(Prepared for Pedagogy of Partnership)
Rabbi Abba was once meditating upon the characteristics of a tree, the Zohar tells us. He observed the growth of fruit, leaves and birds flying from its boughs. Suddenly he had an insight, began to cry, and declared, “if people only knew what secrets these things hinted at, they would tear their garments in mourning over the wisdom the trees have taught us that we have forgotten” (2:15b). Sages in every generation have sought to reclaim some of the forgotten wisdom that Rabbi Abba may have glimpsed in that moment, and it just so happens that elements of it speak to our work as educators.
When it comes to the interpretation of sacred text, educational environments often fall into one of two camps about the role of expertise. The first is iconoclastic, giving no privilege to expert voice and placing student perspective on the same level as commentators of far deeper contextual, linguistic and philosophical insight. The second only creates room for expert perspectives and students are asked to learn what experts have interpreted and not to engage in authentic interpretation themselves. Both camps miss something vital in the educational experience since the first deprives students of learning both the content and process of developing expertise, while the second diminishes a student’s sense of personal connection and meaning making through studying sacred literature. Thankfully, the history of Jewish text study offers us robust alternatives that capitalize on the value of each approach and avoid their pitfalls. Furthermore, it turns out that one such alternative approach can be learned from the trees.
Rabbi Eliyahu HaKohen (17th-18th C. Turkey), in his famed Shevet Mussar, wrote the following, “Let no lesson learned or novel insight discovered in the Torah be a small thing in a person’s eyes. Even if it is small, let it not be small in one’s eyes. Rather, one should appreciate it and give it importance, for it is this that will bring them to continue to develop new insights until they are accustomed to doing so, eventually generating profound new interpretations…This is a lesson one should learn from those that plant small seeds like the mustard seed. People plant it with a sense of great importance and indeed it becomes a mighty tree with tremendous roots, branches, leaves and fruit, and from them they plant new ones until lush gardens and orchards are formed” (Ch. 22:3). Rabbi HaKohen, in his beautiful metaphor, teaches us that there is certainly a difference between non-expert and expert interpretations, however, we must also know that the difference is one of degree and not of kind. With this approach, we can help our students treasure their interpretations while simultaneously challenging them to evolve them through their rich havruta interactions and the study of expert commentators, all the while communicating our faith in our students to reach continually higher levels of expertise through hard work and growth.

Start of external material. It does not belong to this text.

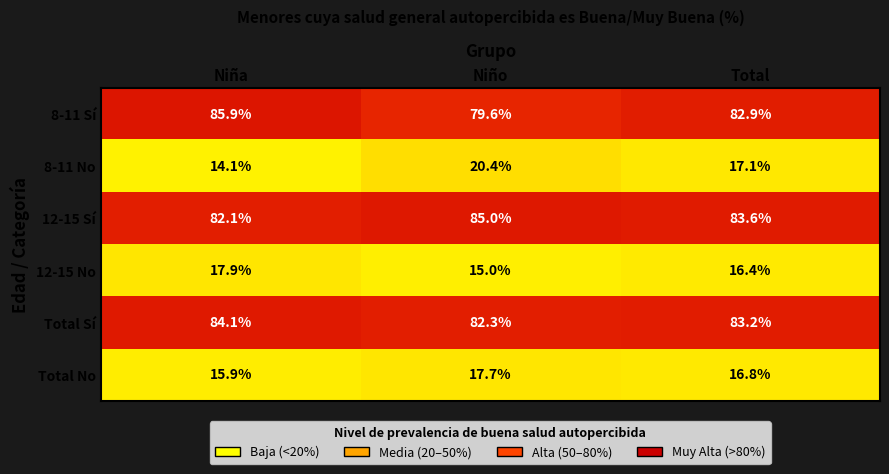

What is the spread (max minus min) of values at Niña?

71.8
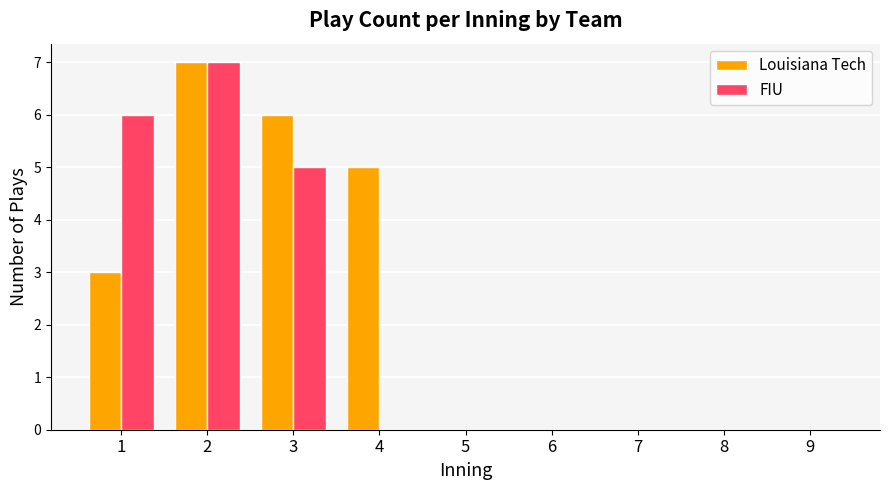

The FIU series shows 11 at 2. True or false?

False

In Pedagogy of Partnership, we achieve this through helping our students develop a stance towards text study that says, “I have something to learn, and I have something to teach”, and “I can learn from my peers–not exclusively from a teacher or ‘expert’”. These stances, along with practices such as “listening and articulating” and “wondering and focusing”, invite students to express their interpretations and follow hunches about possible meanings of a text in a supportive havruta setting. Meanwhile, PoP stances and practices also provide students with the tools to test the soundness of those interpretations and develop the same thinking habits as great commentators before them. In doing so, the PoP approach helps us avoid the false dichotomy of an all or nothing approach to expertise and instead allows students to see themselves as engaged in the same work as experts even if at a more basic level, that can and will evolve as their studies do. In other words, PoP shows us precisely what it looks like to take a seed of interpretation and “plant it with a sense of great importance” so that it can “become a mighty tree with tremendous roots, branches, leaves and fruit”.
Rabbi Abba was pained to consider the wisdom of the trees that we’ve forgotten. Rabbi HaKohen, amongst so many others has helped us retrieve some of it. Through the methodology of PoP, some of that wisdom is showing up in classrooms all over the country. That is something Rabbi Abba and all of us should be excited about.